(THE INPUT begins)

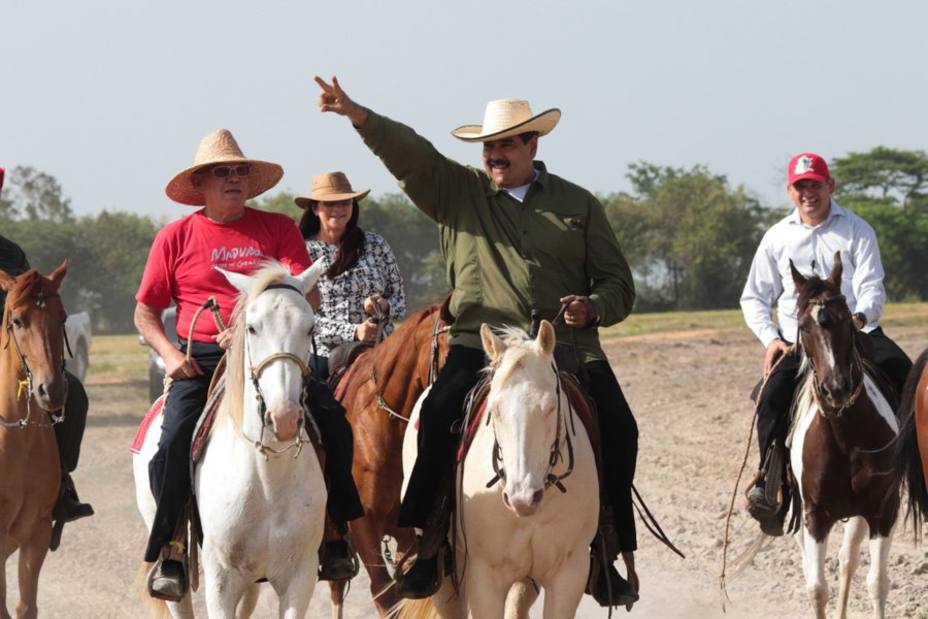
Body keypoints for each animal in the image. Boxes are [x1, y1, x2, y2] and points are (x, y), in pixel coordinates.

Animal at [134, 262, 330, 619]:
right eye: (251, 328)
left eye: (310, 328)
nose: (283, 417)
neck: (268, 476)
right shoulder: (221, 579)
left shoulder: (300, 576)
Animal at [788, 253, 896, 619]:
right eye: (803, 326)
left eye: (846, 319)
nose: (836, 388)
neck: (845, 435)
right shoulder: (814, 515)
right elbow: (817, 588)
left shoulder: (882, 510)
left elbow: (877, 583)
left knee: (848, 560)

(THE INPUT ends)
(THE INPUT begins)

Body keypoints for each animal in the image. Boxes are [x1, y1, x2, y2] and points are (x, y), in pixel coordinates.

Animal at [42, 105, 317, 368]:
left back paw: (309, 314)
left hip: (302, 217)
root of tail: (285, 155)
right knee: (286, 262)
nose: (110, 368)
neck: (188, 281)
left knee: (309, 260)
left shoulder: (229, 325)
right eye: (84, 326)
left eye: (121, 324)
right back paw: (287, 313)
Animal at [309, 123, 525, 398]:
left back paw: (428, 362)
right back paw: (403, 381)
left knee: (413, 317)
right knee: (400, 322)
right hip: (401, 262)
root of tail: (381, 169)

(THE INPUT ends)

**WHAT THE EXERCISE ASKS**.
The response should be the listing above, limited to the lines between the one holding "neck: (845, 435)" and the one holding "left knee: (848, 560)", inclusive, reproduced exactly.

**EXERCISE SOLUTION**.
neck: (845, 435)
right shoulder: (814, 515)
right elbow: (817, 588)
left shoulder: (882, 510)
left elbow: (877, 583)
left knee: (848, 560)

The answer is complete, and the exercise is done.